Matlab source code and PDF manual for the Spindle Simulation published in the 2013 JCB paper “Pericentric Chromatin Loops Function as a Non-linear Spring in Mitotic Force Balance” with Andrew Stephens as the first author. This is a mechanical model of the behavior of the mitotic spindle of yeast during metaphase.
BrightPixel is a plugin/script to Fiji (Fiji Is Just ImageJ) written in Jython that allows the user to track the movement of multiple fluorescent dots in 3D fluorescence micrograph videos. More abstractly, it tracks the motion of high intensity regions of pixels in a hyperstack opened in Fiji that defines a time series of z-stacked images.
This is the “External Operations” (XOP) file that provides a network interface for an Asylum scanned-probe microscope so that the nanoManipulator system can connect to it. This system was developed by 3rdTech when it sold the system through 2013. It is now released under the Boost open-source license. To use it, you also need to download the nanoManipulator installer. Contact firstname.lastname@example.org for the source code.
The nanoManipulator is a virtual-reality interface to scanned-probe microscopes. It was licensed to 3rdTech, who sold the system and support through 2013. It is now an open-source tool available free for use, licensed under the Boost software license. This is the installer for the application. Using it also requires installing the Asylum External Operations (XOP) file on an Asylum scanned-probe microscope, or building a network interface for another microscope. Contact email@example.com for the source code.

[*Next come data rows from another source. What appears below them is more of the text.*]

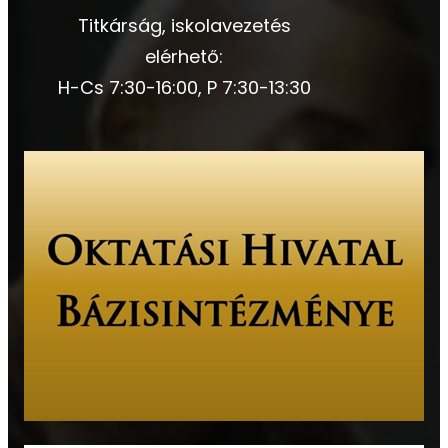
Titkárság, iskolavezetés
elérhető:
H-Cs 7:30-16:00, P 7:30-13:30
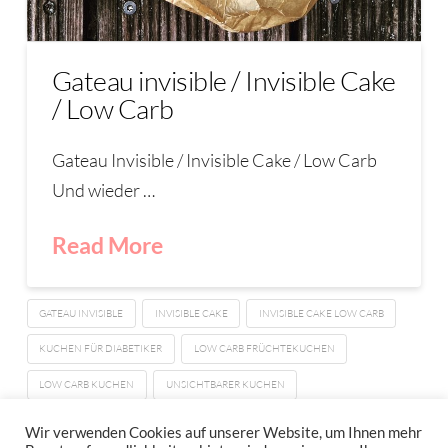
Gateau invisible / Invisible Cake
/ Low Carb
Gateau Invisible / Invisible Cake / Low Carb
Und wieder …
Read More
GATEAU INVISIBLE
INVISIBLE CAKE
INVISIBLE CAKE LOW CARB
KUCHEN FÜR DIABETIKER
LOW CARB FRÜCHTEKUCHEN
LOW CARB KUCHEN
UNSICHTBARER KUCHEN
ZUCKERFREIER FRÜCHTEKUCHEN
Wir verwenden Cookies auf unserer Website, um Ihnen mehr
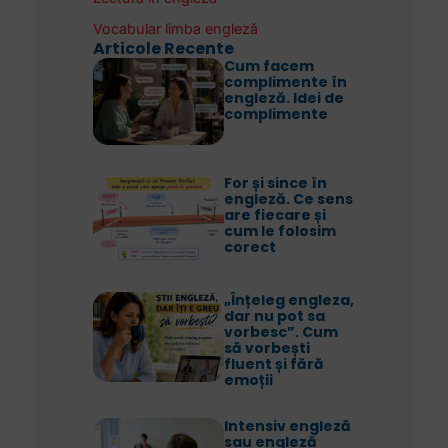
Vocabular limba engleză
Articole Recente
Cum facem
complimente în
engleză. Idei de
complimente
For și since în
engleză. Ce sens
are fiecare și
cum le folosim
corect
„Înțeleg engleza,
dar nu pot sa
vorbesc”. Cum
să vorbești
fluent și fără
emoții
Intensiv engleză
sau engleză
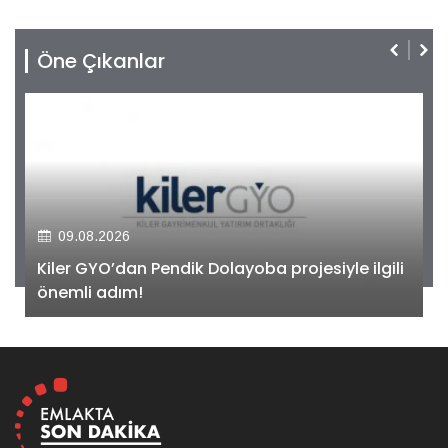
Öne Çıkanlar
09.08.2026
Kiler GYO’dan Pendik Dolayoba projesiyle ilgili
önemli adım!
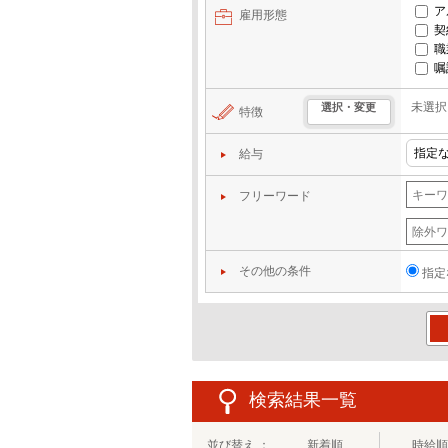
ア
雇用形態
契
職
嘱
未選択
選択・変更
特徴
給与
フリーワード
その他の条件
指定
この
検索結果一覧
並び替え ：
新着順
時給順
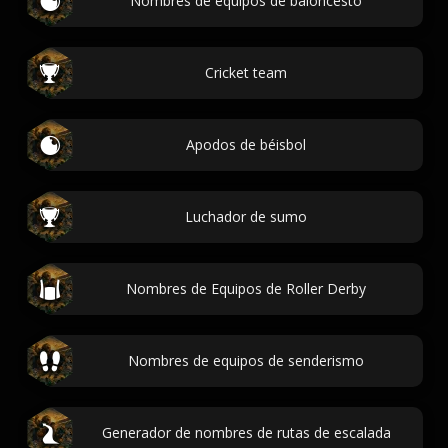
Nombres de equipos de baloncesto
Cricket team
Apodos de béisbol
Luchador de sumo
Nombres de Equipos de Roller Derby
Nombres de equipos de senderismo
Generador de nombres de rutas de escalada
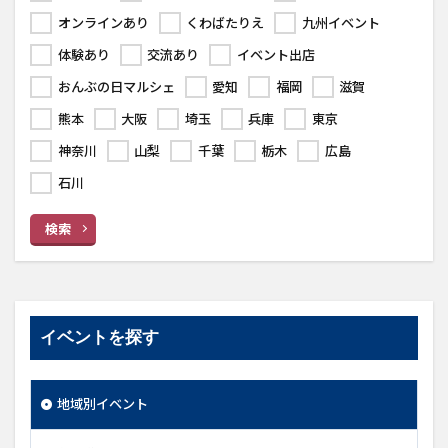
オンラインあり
くわばたりえ
九州イベント
体験あり
交流あり
イベント出店
おんぶの日マルシェ
愛知
福岡
滋賀
熊本
大阪
埼玉
兵庫
東京
神奈川
山梨
千葉
栃木
広島
石川
検索
イベントを探す
地域別イベント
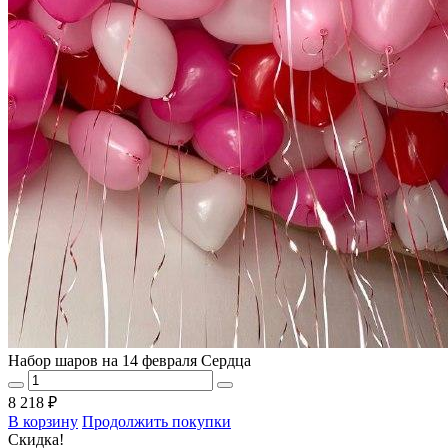
Набор шаров на 14 февраля Сердца
8 218 ₽
В корзину
Продолжить покупки
Скидка!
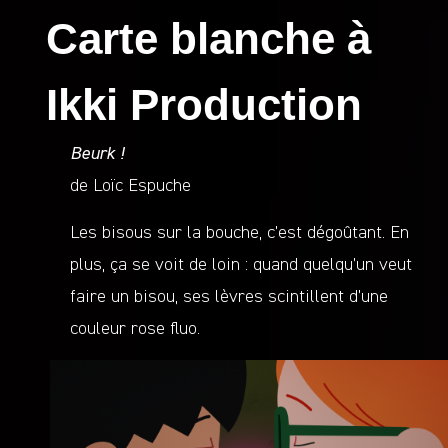
Carte blanche à
Ikki Production
Beurk !
de Loïc Espuche
Les bisous sur la bouche, c’est dégoûtant. En
plus, ça se voit de loin : quand quelqu’un veut
faire un bisou, ses lèvres scintillent d’une
couleur rose fluo.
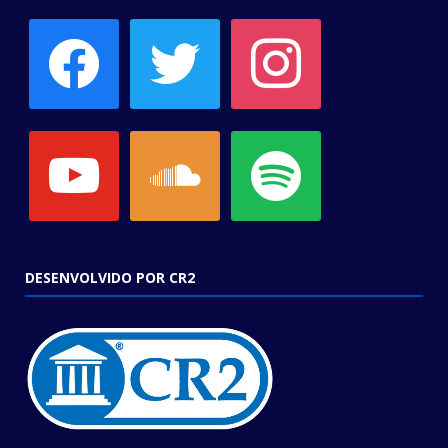
facebook
twitter
instagram
youtube
soundcloud
spotify
DESENVOLVIDO POR CR2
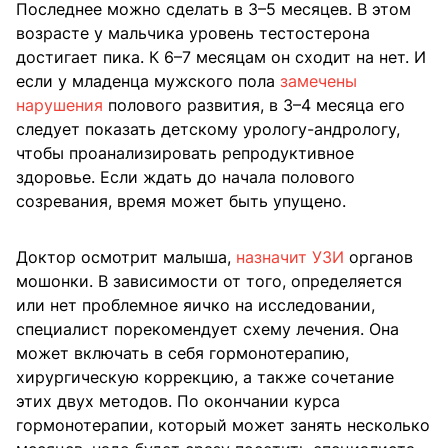
Последнее можно сделать в 3–5 месяцев. В этом
возрасте у мальчика уровень тестостерона
достигает пика. К 6–7 месяцам он сходит на нет. И
если у младенца мужского пола
замечены
нарушения
полового развития, в 3–4 месяца его
следует показать детскому урологу-андрологу,
чтобы проанализировать репродуктивное
здоровье. Если ждать до начала полового
созревания, время может быть упущено.
Доктор осмотрит малыша,
назначит УЗИ
органов
мошонки. В зависимости от того, определяется
или нет проблемное яичко на исследовании,
специалист порекомендует схему лечения. Она
может включать в себя гормонотерапию,
хирургическую коррекцию, а также сочетание
этих двух методов. По окончании курса
гормонотерапии, который может занять несколько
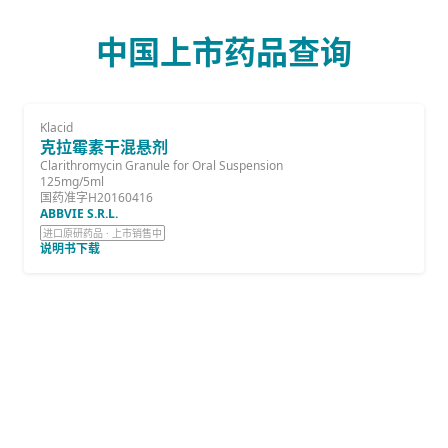
中国上市药品查询
Klacid
克拉霉素干混悬剂
Clarithromycin Granule for Oral Suspension
125mg/5ml
国药准字H20160416
ABBVIE S.R.L.
进口原研药品 · 上市销售中
说明书下载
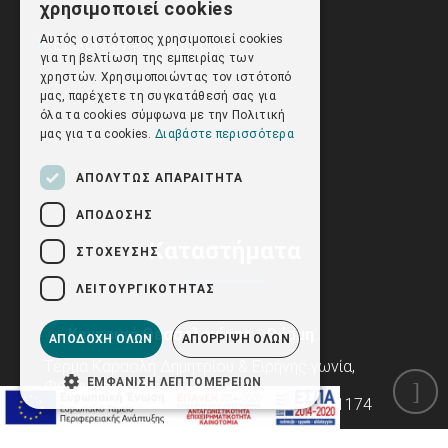
χρησιμοποιεί cookies
ENGLISH
Αυτός ο ιστότοπος χρησιμοποιεί cookies
Επικοινωνήστε μαζί μας
για τη βελτίωση της εμπειρίας των
χρηστών. Χρησιμοποιώντας τον ιστότοπό
μας, παρέχετε τη συγκατάθεσή σας για
όλα τα cookies σύμφωνα με την Πολιτική
μας για τα cookies.
Διαβάστε περισσότερα
ΑΠΟΛΎΤΩΣ ΑΠΑΡΑΊΤΗΤΑ
ΑΠΌΔΟΣΗΣ
Καταστήματα
ΣΤΌΧΕΥΣΗΣ
ΛΕΙΤΟΥΡΓΙΚΌΤΗΤΑΣ
Κεντρικά Θεσσαλονίκης - Θέρμη
ΑΠΟΔΟΧΉ ΌΛΩΝ
ΑΠΌΡΡΙΨΗ ΌΛΩΝ
Τέρμα Καραολή Δημητρίου & Ειρήνης γωνία,
ΕΜΦΆΝΙΣΗ ΛΕΠΤΟΜΕΡΕΙΏΝ
Φράγμα Θέρμης
Τηλ: 2310 272462, 2310 270425, 2310 221174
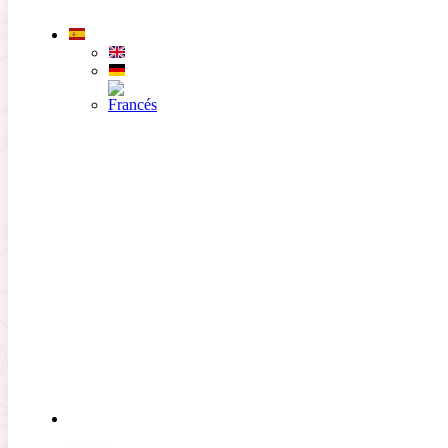
Saltar al contenido principal
Saltar al pie de página
EL
CLUB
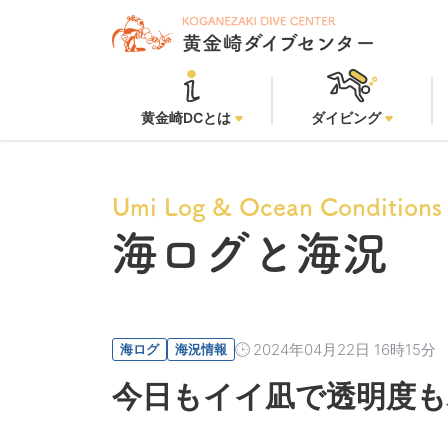
黄金崎DCとは
ダイビング
Umi Log & Ocean Conditions
海ログと海況
2024年04月22日 16時15分
海ログ
海況情報
今日もイイ凪で透明度も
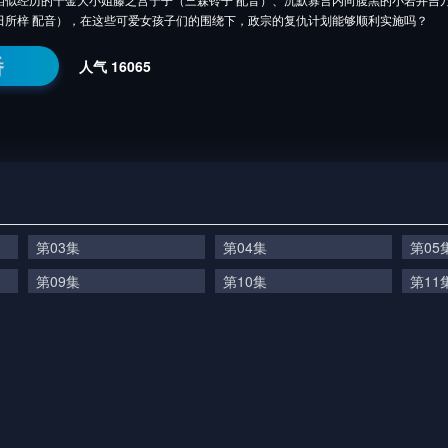
田所梓 配音），在这些可爱女孩子们的围绕下，政宗的复仇计划能够顺利实施吗？
番
人气
16065
第03集
第04集
第05
第09集
第10集
第11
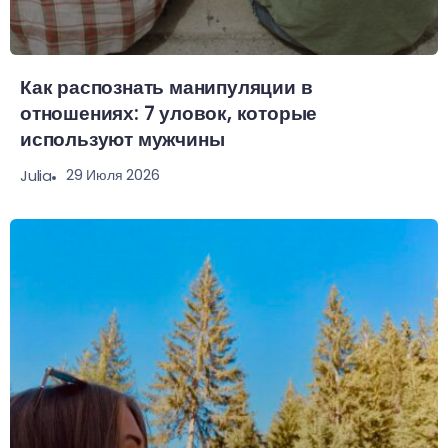
Как распознать манипуляции в
отношениях: 7 уловок, которые
используют мужчины
29 Июля 2026
Julia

This installer includes a pair of video utility functions with desktop shortcuts. One of them computes an image that is the average of all frames in a video (or file sequence). The other computes the maximum pixel values across the video. It stores a composite image in the same directory as the files it is run on. You run the scripts by dragging the video file (or one of the images from a sequence) and dropping it onto the desktop shortcut.
VRPN Log to Matlab
This utility converts VRPN log files from 3DFM-related programs into a format readable by MATLAB.
Mystery of the Sick Puppy
Installer for “The Mystery of the Sick Puppy”, an instructional module to enhance knowledge about viruses, their structure, and how they replicate.